All of the lines below need to be copied exactly, apart from the pictures.

══ Data shown ══

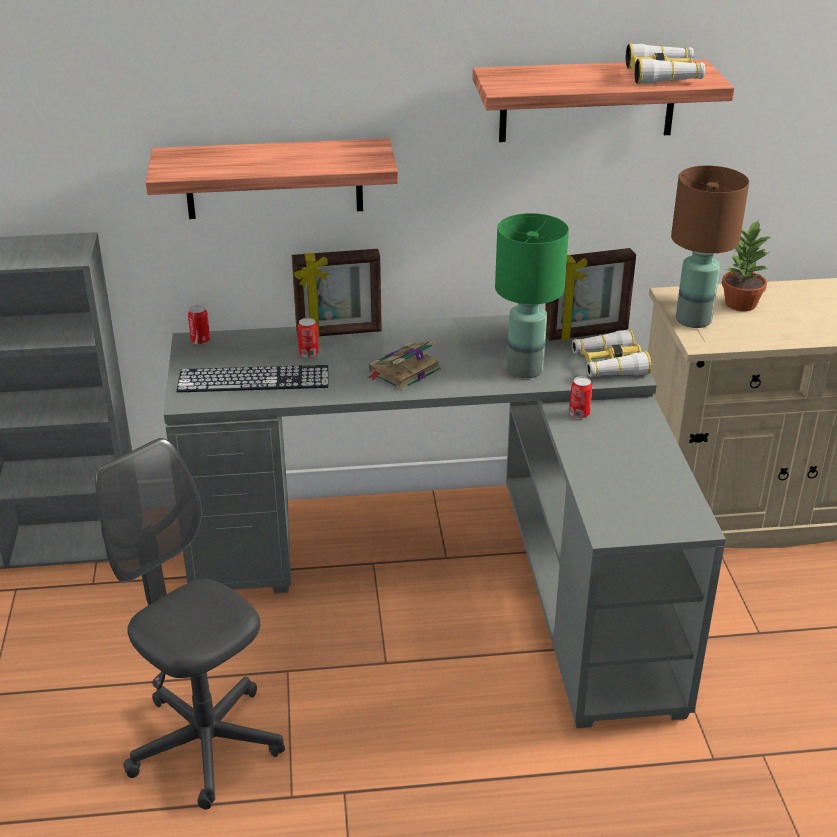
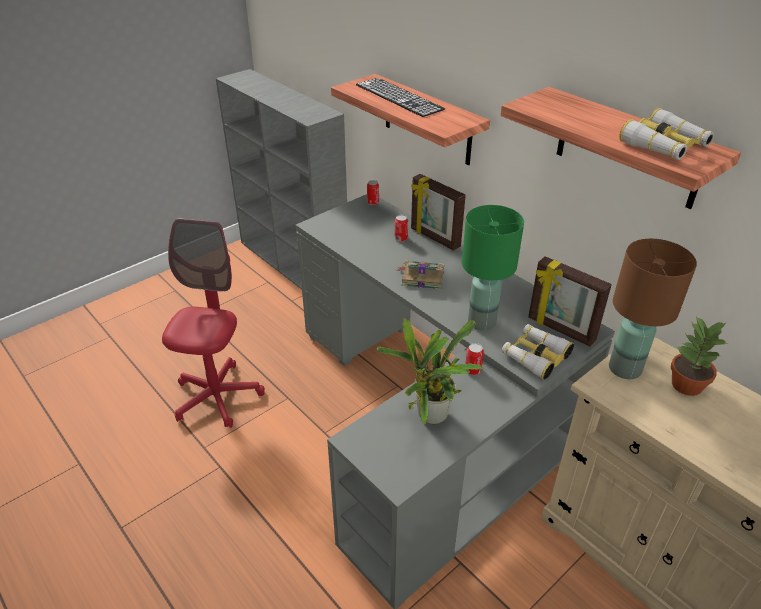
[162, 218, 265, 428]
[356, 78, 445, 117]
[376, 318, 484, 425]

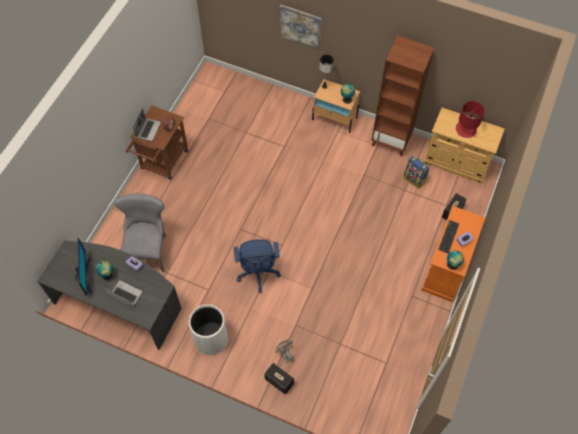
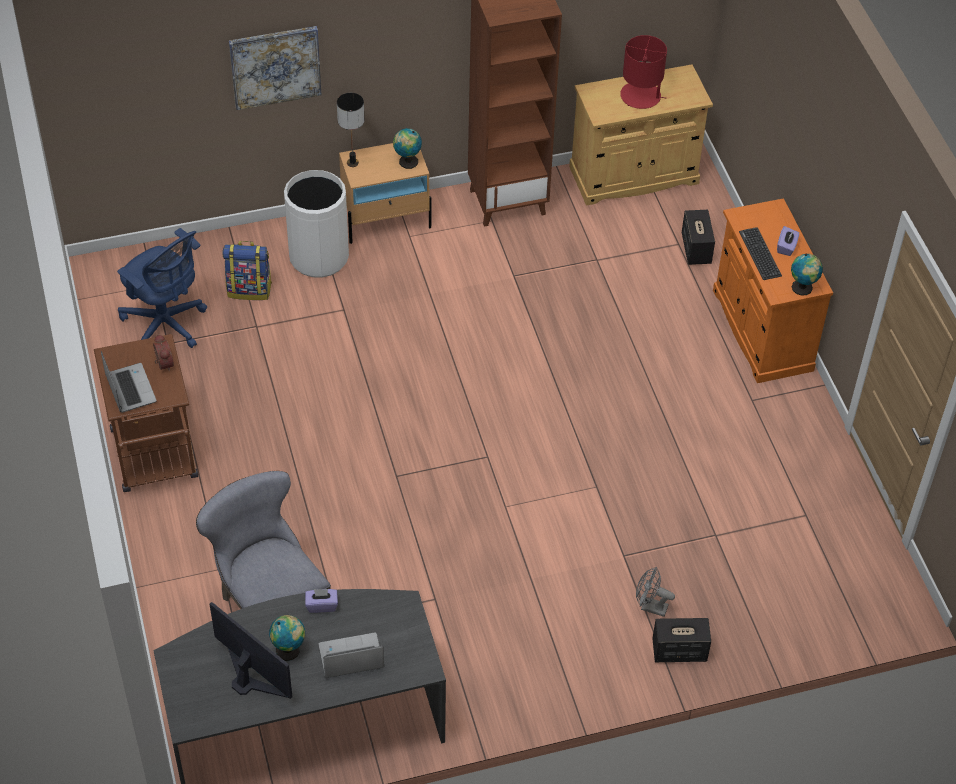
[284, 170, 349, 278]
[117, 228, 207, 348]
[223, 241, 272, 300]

═══

- **Answer section**
[162, 218, 265, 428]
[356, 78, 445, 117]
[376, 318, 484, 425]

[284, 170, 349, 278]
[117, 228, 207, 348]
[223, 241, 272, 300]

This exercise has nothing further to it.